Jennifer Soung, MD: I’m going to add 1 more thing, Bruce. I’m so happy you brought up psoriatic arthritis because I don’t think we can make our treatment decision until we screen our patient for psoriatic arthritis, and that’s really been the biggest change. When I started as a dermatologist, I never thought I would be looking at joints, screening for joint involvement, or able to identify a sausage digit. But as dermatologists, because we have such amazing tools, we are in that key position where we can help those patients make that connection and [we can] say, “Patients with psoriasis can develop arthritis,” and patients often are surprised. [We are in] that position to help them identify earlier. For example, [we can] ask about back pain that wakes them up in the middle of the night or morning stiffness. If we wanted to make it easy and efficient, I like using the PEST [Psoriasis Epidemiology Screening Tool] questionnaire in my practice. It has a high positive predictive value and makes it easy in terms of patient flow. You’re not spending a lot of time [as] a rheumatologist would but identifying those patients who are at higher risk so you can make your next treatment decision.

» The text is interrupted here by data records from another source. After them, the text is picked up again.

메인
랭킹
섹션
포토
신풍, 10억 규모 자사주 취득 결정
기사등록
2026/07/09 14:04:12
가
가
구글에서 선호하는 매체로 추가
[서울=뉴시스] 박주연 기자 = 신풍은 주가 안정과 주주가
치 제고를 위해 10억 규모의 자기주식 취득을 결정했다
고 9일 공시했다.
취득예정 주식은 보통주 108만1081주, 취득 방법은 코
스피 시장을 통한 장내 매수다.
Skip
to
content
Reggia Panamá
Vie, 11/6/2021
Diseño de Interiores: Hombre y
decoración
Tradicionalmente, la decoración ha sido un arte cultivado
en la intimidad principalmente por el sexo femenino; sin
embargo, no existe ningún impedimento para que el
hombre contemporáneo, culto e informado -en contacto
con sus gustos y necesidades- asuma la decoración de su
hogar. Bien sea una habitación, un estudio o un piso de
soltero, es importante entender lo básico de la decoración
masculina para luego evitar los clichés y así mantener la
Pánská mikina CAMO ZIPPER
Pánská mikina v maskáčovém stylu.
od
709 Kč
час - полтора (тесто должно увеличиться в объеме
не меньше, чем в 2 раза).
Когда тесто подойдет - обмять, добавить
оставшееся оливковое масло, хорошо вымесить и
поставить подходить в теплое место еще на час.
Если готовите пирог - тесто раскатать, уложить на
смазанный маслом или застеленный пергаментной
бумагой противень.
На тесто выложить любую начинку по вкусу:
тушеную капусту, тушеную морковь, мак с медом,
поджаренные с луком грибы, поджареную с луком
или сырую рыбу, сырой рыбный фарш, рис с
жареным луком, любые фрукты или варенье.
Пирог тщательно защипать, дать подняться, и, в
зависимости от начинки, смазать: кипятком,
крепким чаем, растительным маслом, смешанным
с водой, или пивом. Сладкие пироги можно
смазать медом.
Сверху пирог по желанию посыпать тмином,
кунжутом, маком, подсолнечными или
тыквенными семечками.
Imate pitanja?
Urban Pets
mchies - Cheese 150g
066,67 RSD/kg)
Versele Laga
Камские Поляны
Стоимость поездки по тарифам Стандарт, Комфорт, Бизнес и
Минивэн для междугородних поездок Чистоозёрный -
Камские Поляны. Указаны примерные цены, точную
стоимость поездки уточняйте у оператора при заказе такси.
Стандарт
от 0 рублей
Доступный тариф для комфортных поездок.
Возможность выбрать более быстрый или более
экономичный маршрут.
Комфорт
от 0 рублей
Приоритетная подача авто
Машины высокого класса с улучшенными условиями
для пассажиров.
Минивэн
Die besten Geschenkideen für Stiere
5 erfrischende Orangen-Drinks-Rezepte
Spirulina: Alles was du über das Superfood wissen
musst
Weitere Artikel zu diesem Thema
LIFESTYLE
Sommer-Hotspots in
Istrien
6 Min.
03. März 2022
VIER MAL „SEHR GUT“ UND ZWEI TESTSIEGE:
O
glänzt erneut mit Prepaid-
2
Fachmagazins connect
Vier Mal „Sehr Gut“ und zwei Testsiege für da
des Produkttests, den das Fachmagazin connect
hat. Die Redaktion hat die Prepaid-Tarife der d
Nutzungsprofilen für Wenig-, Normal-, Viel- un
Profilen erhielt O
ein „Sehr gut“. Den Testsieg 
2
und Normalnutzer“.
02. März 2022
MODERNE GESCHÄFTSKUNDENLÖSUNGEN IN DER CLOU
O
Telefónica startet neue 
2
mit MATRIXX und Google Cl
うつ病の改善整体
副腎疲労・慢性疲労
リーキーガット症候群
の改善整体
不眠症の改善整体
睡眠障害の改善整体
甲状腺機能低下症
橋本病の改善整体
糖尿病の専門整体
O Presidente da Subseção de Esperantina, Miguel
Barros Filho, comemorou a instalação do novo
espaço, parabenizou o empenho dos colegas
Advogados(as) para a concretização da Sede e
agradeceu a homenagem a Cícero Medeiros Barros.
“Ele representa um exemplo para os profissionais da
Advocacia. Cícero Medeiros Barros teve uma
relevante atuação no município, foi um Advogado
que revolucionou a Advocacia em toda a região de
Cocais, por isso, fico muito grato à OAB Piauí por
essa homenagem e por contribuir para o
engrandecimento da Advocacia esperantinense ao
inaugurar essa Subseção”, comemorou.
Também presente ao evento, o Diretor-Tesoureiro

Bruce Strober, MD, PhD, FAAD: Absolutely. I agree with you regarding the PEST questionnaire. I do a miniature PEST questionnaire in my head when I talk to patients with psoriasis whom I first meet. [As] you said, [I ask about] morning stiffness, being awakened in the middle of the night by joint pain, low back pain, stiffness, neck pain, ligament tissues [such as] carpal tunnel [syndrome], plantar fasciitis, Achilles tendonitis, and family history of psoriatic arthritis. One rheumatologist taught me one of the best questions you can ask your patients is, “Has a [physician] ever told you [that] you had psoriatic arthritis?” That will point you in the right direction.
Transcript is AI generated and edited for clarity and readability.